Эта манера, оттолкнувшись от детской книжки «Вокруг света за восемьдесят дней», перейти к полной, непроницаемой серьезности, развивать абстрактные идеи, граничащие с метафизикой, тревожила меня. Позднее я поняла, почему в жизни Жана все восходило к далекой реальности, к глубокому детству, а точнее — к его отношениям с братом Полем. Так, в оппозиции Филиас Фогг — Паспарту он, разумеется, идентифицировал себя с симпатичным французом Паспарту. Но это тождество, разделяемое с множеством детей, прочитавших этот роман, было отягощено чем-то, и становилось ясно, что в его жизни присутствует и Филиас Фогг, совсем нетрудно было догадаться о его имени. (Я замечаю, между прочим, что многое в детских рассуждениях сводится к абстрактному вопросу — что в них общего? Незаинтересованность, простота, которая является основой всего? Как если бы молчание, предшествующее взрослому языку, достигало спокойствия вершин мысли.)
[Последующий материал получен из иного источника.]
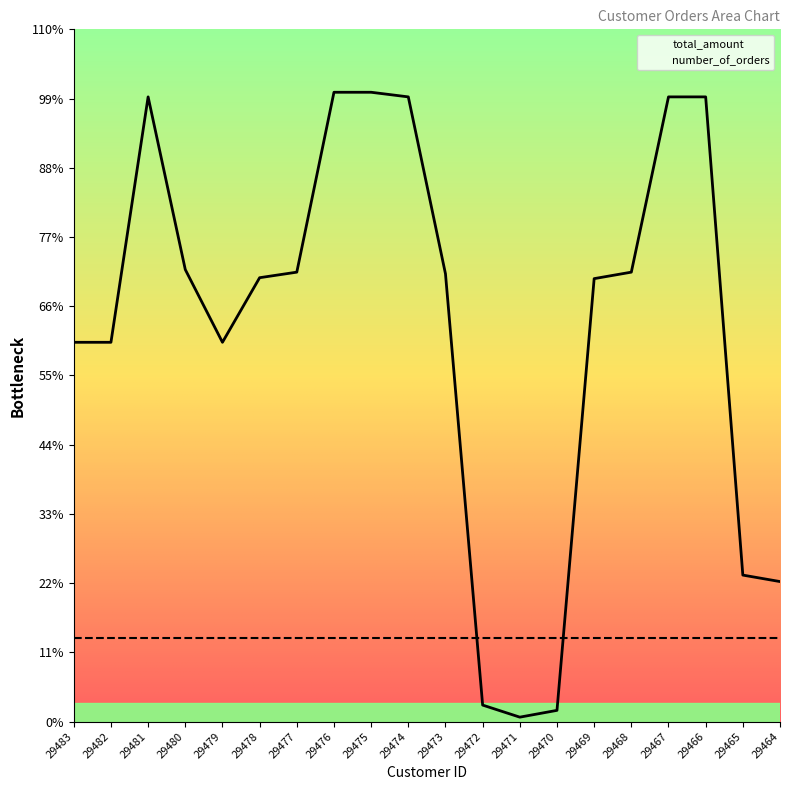

At which label is the value closest to 1891?

29483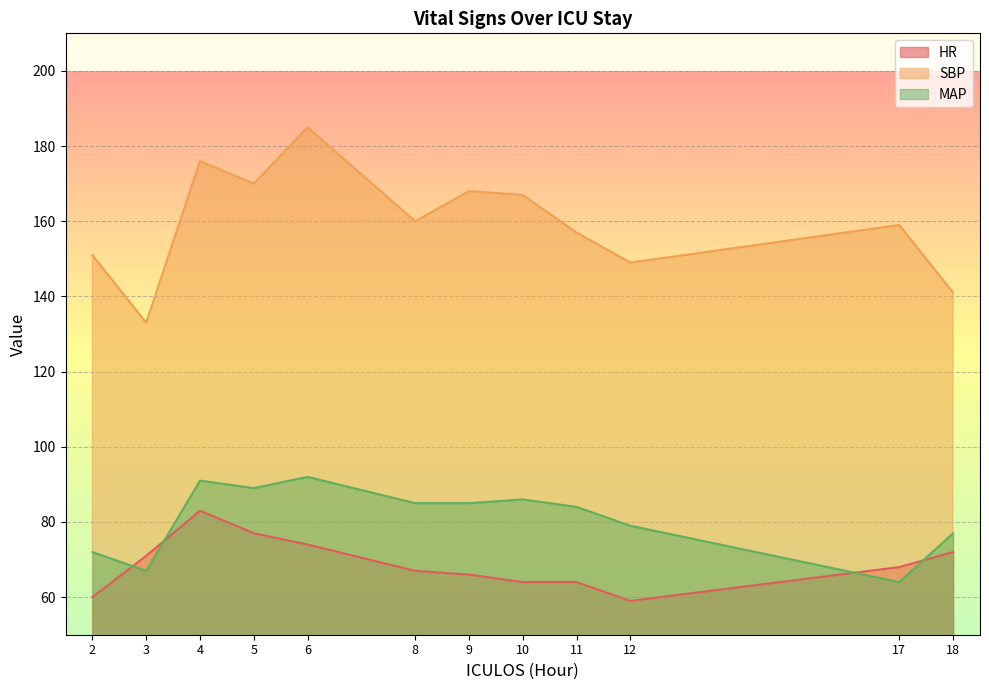

Is the value of HR at 11 greater than the value of MAP at 4?

No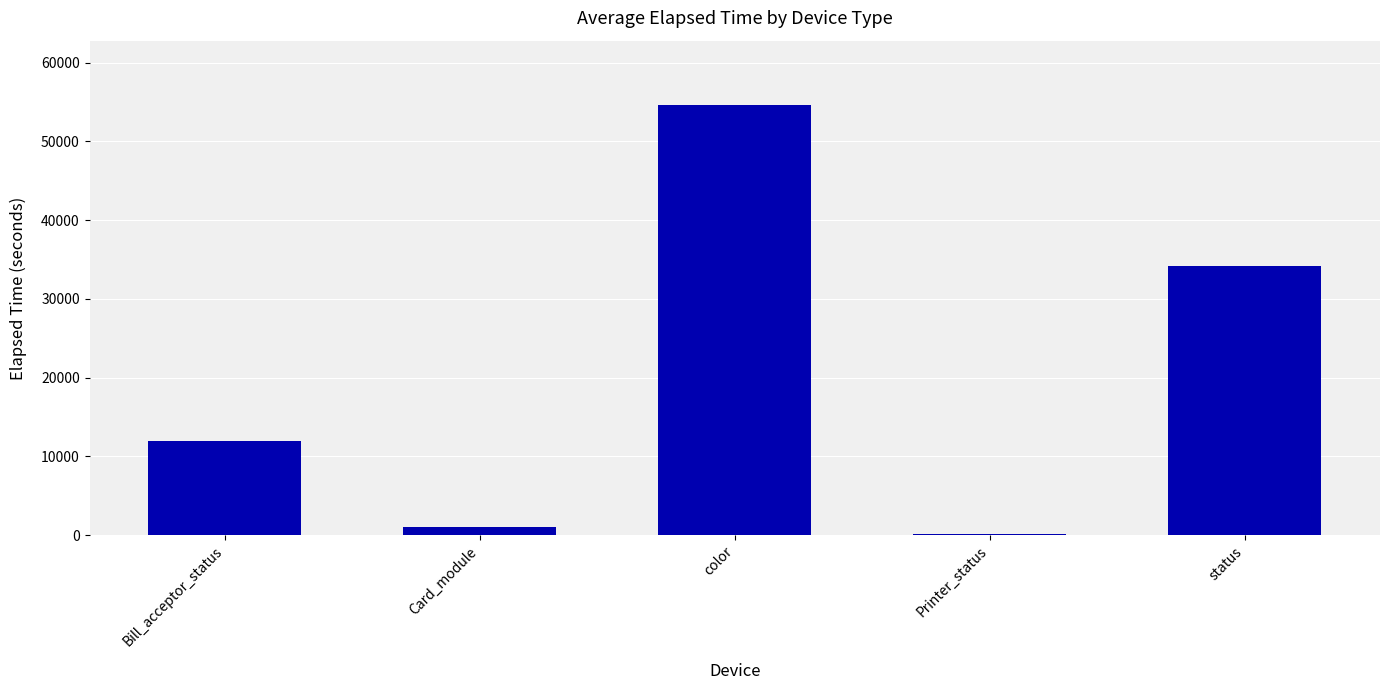

What is the maximum value shown in the chart?

54598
Я могу привести и другие примеры проявления чего-то другого в поведении Жана. Его ужас перед зеркалами нельзя объяснить распространенным убеждением в том, что рассматривание себя в зеркале противоречит мужественности. Его страстное желание интегрироваться в общность, «вписаться» выдавало тайно оплакиваемую потерю некоей целостности. Странные слова, обороты речи, формулировки, слетавшие с его уст в самые интимные моменты близости, были, как я поняла обрывками эолийского. Раз уж я упомянула о нашей близости, почему бы не признаться, что этот двадцатипятилетний мужчина занимался любовью как маленький ребенок, слабый и неловкий, с жаром, но неумело — как путешественник, который, живя среди какого-нибудь экзотического племени, старается изо всех сил усвоить его нравы, обычаи и кухню, стремясь стать ближе к природе. Потом он засыпал в моих объятиях, но во сне постепенно поворачивался, так что в конце концов мы оказывались лежащими валетом, вынуждая невольно и меня принять позу зародыша, голова утыкалась в мои бедра, руки сжимали мои ягодицы. Надо было быть полной идиоткой, чтобы не понять, что я занимала чужое место.